Struck with inertia, unable to choose anything constructive to do with her summer in the Boston suburbs, Esther is in limbo. Chapter 11 begins with a description of Dr. Gordon's waiting room, and Chapter 12 begins with a description of the waiting room of his private hospital. Esther is waiting, waiting for the verdict, the diagnosis of her life. But who will give the verdict, the diagnosis? Certainly not the suave, handsome doctor, nor can Esther's dutiful but befuddled mother.
"Suppose you try and tell me what you think is wrong," Dr. Gordon asks Esther. But Esther cannot even figure out the question, much less answer it. Esther is suffering from extreme depression and has symptoms of a variety of other mentally ill states. She is not sleeping. She has not washed her hair nor her clothes since returning from New York City, and she is still wearing Betsy's borrowed clothes. She wants Dr. Gordon to be fatherly, and when he is not, she cannot relate to him. She writes to Doreen, then tears the letter into little pieces. Indecision. She goes out with a sailor but tells him that her name is "ElIy" and says that she is an orphan from Chicago. Thus, she wants another identity. When a woman resembling Mrs. Willard walks by, she becomes anxious and paranoid.

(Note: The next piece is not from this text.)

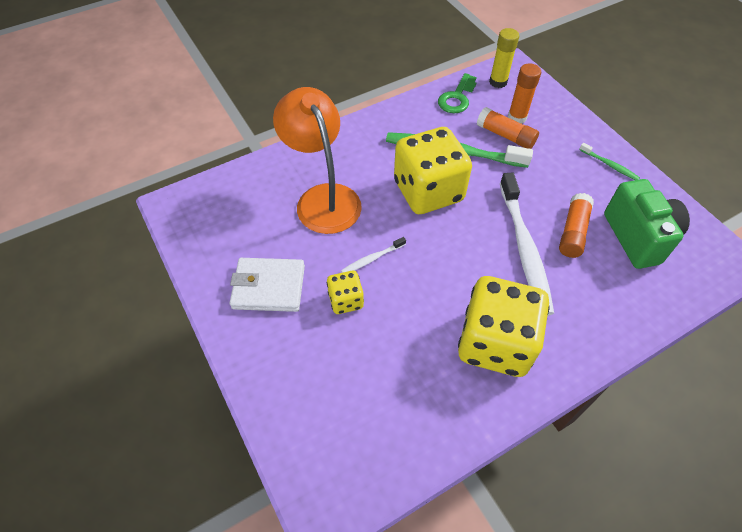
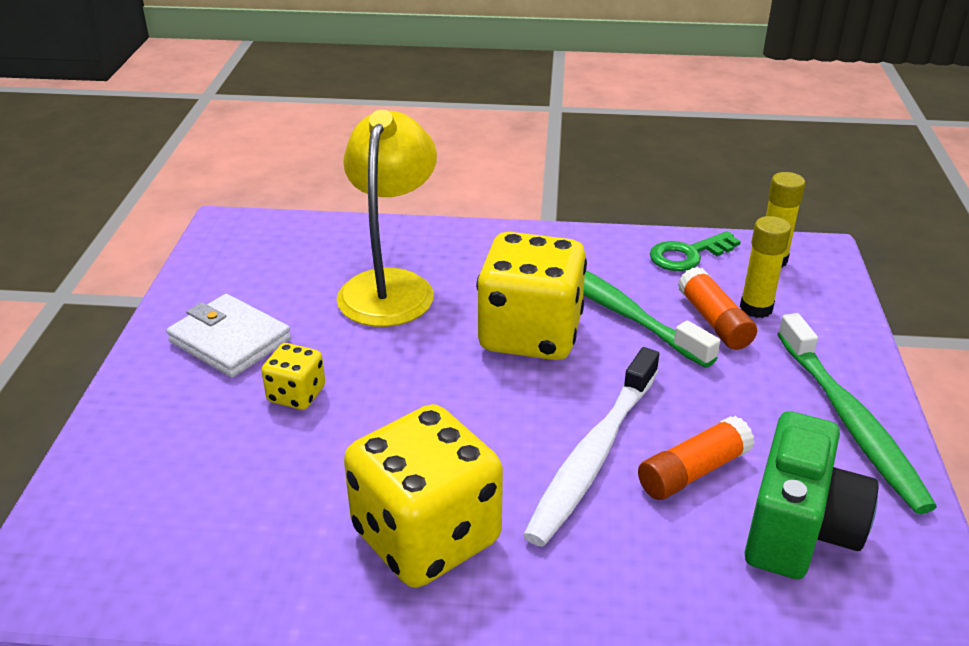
camera: 35 degrees right, 20 degrees down
(323, 198) = (390, 286): orange lamp -> yellow lamp
(372, 259) = (376, 370): white toothbrush -> none
(517, 117) = (756, 308): orange glue stick -> yellow glue stick
(609, 165) = (850, 422): green toothbrush -> green toothbrush, size x2.26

On her second trip to Dr. Gordon, he suggests electro-shock treatments on an out-patient basis. He assures Mrs. Greenwood that she'll "have her daughter back" soon. Meanwhile, Esther is reading lurid scandal sheets and is intrigued by the story of a man who almost commits suicide by jumping from the seventh floor of a building; he is finally helped to safety by a policeman.
Esther analyzes in detail the matter of killing oneself by leaping. The seamy sides of life and violence and death fascinate her, partly because all her family ever read was the Christian Science Monitor, a newspaper that Esther claims treated such things as "if they didn't happen." Even when Esther goes to Boston's Public Garden, she analyzes things in the most negative light. She decides that the Weeping Scholar Tree must have come from Japan, and then she goes into a long reverie on the merits of disembowelment. However, she concludes, she hates the sight of blood.